* Data to use:
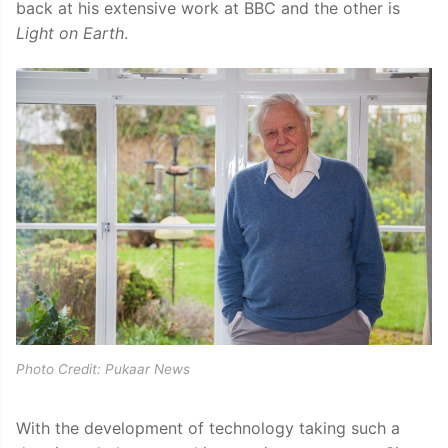
back at his extensive work at BBC and the other is
Light on Earth
.
Photo Credit: Pukaar News
With the development of technology taking such a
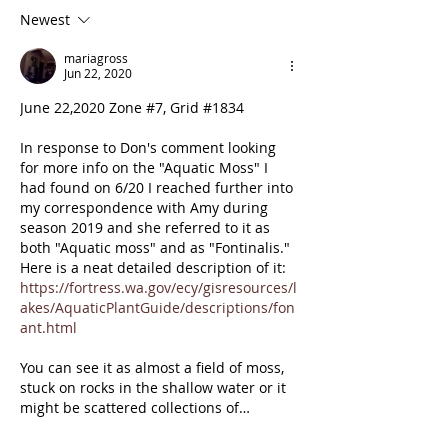
at top of Zone 13
Newest
mariagross
Jun 22, 2020
June 22,2020 Zone #7, Grid #1834
In response to Don's comment looking 
for more info on the "Aquatic Moss" I 
had found on 6/20 I reached further into 
my correspondence with Amy during 
season 2019 and she referred to it as 
both "Aquatic moss" and as "Fontinalis."  
Here is a neat detailed description of it: 
https://fortress.wa.gov/ecy/gisresources/l
akes/AquaticPlantGuide/descriptions/fon
ant.html
You can see it as almost a field of moss, 
stuck on rocks in the shallow water or it 
might be scattered collections of…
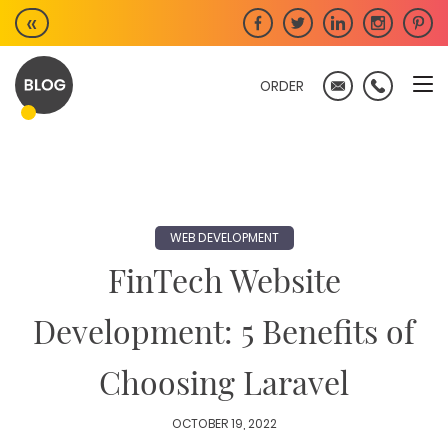
Skip
«
to
content
ORDER
WEB DEVELOPMENT
FinTech Website
Development: 5 Benefits of
Choosing Laravel
OCTOBER 19, 2022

* What is being asked:
Repeat every line of text from the records without any changes, and leave the pictures out.

* Task output:
back at his extensive work at BBC and the other is
Light on Earth
.
Photo Credit: Pukaar News
With the development of technology taking such a
at top of Zone 13
Newest
mariagross
Jun 22, 2020
June 22,2020 Zone #7, Grid #1834
In response to Don's comment looking 
for more info on the "Aquatic Moss" I 
had found on 6/20 I reached further into 
my correspondence with Amy during 
season 2019 and she referred to it as 
both "Aquatic moss" and as "Fontinalis."  
Here is a neat detailed description of it: 
https://fortress.wa.gov/ecy/gisresources/l
akes/AquaticPlantGuide/descriptions/fon
ant.html
You can see it as almost a field of moss, 
stuck on rocks in the shallow water or it 
might be scattered collections of…
Skip
«
to
content
ORDER
WEB DEVELOPMENT
FinTech Website
Development: 5 Benefits of
Choosing Laravel
OCTOBER 19, 2022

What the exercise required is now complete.